→ Source
========

He works from home, chasing down spammers and flamers as he nurtures a sort of cyber-commons, one of the best places in the Bay Area to land a job, find a roommate, join a discussion, announce a demonstration or unload a futon. 

The job pays enough for Newmark’s flat-screen TV, hybrid car and the latest digital gadgets, while allowing him to stay true to his philosophy of keeping things free, simple and decidedly uncommercial. 

“We are a platform where people can help each other with everyday stuff,” said Newmark, who has never taken banner ads, won’t sell user lists and spurned at least one buyout offer. 

For Newmark, the dot-com boom was a “mass hallucination.” 

So why is he buying trouble by expanding internationally, to 14 other cities at last count, that include places like New York, Los Angeles and Boston? 

“The real vision is that we have craigslists around the world, giving people a voice, making the Web a democracy,” he said. 

So far, expansion costs have been nil, beyond more server space and work for his staff of 17, which operates out of a house in the city’s Inner Sunset neighborhood and earns from $30,000 to $100,000 a year.

========

Dataset rows:
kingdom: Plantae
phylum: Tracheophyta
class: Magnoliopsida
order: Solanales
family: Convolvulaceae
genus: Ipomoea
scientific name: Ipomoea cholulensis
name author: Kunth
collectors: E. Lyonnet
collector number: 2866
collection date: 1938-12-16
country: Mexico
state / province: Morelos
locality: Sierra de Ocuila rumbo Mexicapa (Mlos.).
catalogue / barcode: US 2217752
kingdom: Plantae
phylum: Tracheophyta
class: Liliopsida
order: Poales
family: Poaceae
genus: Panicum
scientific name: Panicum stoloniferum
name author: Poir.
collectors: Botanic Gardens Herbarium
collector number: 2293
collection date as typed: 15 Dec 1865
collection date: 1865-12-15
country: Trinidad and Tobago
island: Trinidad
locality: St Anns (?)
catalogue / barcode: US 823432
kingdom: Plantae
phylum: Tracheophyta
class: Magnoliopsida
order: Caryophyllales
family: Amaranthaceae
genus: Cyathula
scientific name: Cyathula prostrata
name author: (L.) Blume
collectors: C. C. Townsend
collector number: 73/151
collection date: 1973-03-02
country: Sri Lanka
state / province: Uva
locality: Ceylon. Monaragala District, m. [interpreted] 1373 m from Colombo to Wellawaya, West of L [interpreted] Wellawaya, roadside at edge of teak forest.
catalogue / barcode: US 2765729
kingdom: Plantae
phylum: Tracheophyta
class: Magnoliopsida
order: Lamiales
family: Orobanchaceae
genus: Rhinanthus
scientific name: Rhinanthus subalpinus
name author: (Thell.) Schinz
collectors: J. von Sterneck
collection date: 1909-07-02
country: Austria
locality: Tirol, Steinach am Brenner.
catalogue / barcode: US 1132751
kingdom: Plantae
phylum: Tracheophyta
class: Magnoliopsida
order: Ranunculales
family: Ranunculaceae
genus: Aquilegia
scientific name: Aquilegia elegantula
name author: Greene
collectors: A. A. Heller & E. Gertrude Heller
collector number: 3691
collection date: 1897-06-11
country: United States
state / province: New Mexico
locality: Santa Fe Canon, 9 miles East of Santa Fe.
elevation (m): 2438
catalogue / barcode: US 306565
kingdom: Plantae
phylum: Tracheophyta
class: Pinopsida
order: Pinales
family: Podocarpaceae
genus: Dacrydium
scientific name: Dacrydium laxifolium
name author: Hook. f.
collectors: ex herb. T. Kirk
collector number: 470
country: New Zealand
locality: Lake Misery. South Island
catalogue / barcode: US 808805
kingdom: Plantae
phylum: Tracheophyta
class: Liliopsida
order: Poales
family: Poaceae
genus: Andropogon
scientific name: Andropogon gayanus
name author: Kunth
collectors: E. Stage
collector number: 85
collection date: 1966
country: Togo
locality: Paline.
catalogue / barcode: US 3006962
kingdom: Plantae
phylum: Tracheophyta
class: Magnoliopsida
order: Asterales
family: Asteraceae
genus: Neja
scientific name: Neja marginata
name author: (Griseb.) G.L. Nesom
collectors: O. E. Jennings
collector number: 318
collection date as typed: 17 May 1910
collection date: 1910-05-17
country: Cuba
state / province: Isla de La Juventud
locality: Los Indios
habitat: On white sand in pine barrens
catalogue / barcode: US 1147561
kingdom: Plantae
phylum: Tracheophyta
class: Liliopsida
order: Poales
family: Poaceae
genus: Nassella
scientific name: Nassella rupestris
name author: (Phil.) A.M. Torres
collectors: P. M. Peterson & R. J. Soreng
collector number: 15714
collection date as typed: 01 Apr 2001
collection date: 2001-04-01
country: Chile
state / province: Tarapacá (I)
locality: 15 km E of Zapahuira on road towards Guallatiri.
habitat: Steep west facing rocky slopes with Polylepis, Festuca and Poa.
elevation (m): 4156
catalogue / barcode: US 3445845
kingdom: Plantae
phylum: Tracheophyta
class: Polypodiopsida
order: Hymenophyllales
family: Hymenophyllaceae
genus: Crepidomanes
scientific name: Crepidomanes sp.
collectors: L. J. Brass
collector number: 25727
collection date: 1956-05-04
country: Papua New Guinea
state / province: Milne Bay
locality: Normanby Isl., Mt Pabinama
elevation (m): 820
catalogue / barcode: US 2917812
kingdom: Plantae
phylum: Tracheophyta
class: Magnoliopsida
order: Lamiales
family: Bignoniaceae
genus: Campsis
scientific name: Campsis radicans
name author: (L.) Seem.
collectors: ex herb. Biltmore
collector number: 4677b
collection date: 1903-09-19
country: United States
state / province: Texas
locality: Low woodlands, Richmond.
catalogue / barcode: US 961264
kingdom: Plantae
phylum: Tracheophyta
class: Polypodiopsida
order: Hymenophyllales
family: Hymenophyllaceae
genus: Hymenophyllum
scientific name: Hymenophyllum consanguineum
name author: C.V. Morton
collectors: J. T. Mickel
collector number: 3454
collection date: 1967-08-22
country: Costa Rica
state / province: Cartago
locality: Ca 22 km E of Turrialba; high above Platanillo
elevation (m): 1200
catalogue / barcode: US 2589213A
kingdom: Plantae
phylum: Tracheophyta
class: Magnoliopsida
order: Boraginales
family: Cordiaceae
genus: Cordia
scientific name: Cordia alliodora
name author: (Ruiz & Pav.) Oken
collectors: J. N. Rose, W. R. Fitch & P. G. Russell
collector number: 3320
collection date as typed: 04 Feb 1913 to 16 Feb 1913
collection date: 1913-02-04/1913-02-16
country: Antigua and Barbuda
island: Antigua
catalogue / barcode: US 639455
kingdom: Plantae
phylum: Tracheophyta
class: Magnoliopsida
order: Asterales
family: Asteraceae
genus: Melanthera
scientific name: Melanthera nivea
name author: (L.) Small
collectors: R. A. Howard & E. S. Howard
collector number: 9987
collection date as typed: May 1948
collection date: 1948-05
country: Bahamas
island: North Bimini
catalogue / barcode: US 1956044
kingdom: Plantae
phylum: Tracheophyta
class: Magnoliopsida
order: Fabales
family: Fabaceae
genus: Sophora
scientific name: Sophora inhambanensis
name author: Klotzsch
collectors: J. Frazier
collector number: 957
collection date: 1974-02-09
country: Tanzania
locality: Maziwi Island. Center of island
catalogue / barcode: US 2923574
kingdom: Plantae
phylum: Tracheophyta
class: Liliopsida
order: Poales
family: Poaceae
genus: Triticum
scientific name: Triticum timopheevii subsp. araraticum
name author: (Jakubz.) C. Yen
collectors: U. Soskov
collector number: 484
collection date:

========

→ What is required
Copy out the full passage about Newmark and craigslist word for word.

→ Final answer
He works from home, chasing down spammers and flamers as he nurtures a sort of cyber-commons, one of the best places in the Bay Area to land a job, find a roommate, join a discussion, announce a demonstration or unload a futon. 

The job pays enough for Newmark’s flat-screen TV, hybrid car and the latest digital gadgets, while allowing him to stay true to his philosophy of keeping things free, simple and decidedly uncommercial. 

“We are a platform where people can help each other with everyday stuff,” said Newmark, who has never taken banner ads, won’t sell user lists and spurned at least one buyout offer. 

For Newmark, the dot-com boom was a “mass hallucination.” 

So why is he buying trouble by expanding internationally, to 14 other cities at last count, that include places like New York, Los Angeles and Boston? 

“The real vision is that we have craigslists around the world, giving people a voice, making the Web a democracy,” he said. 

So far, expansion costs have been nil, beyond more server space and work for his staff of 17, which operates out of a house in the city’s Inner Sunset neighborhood and earns from $30,000 to $100,000 a year.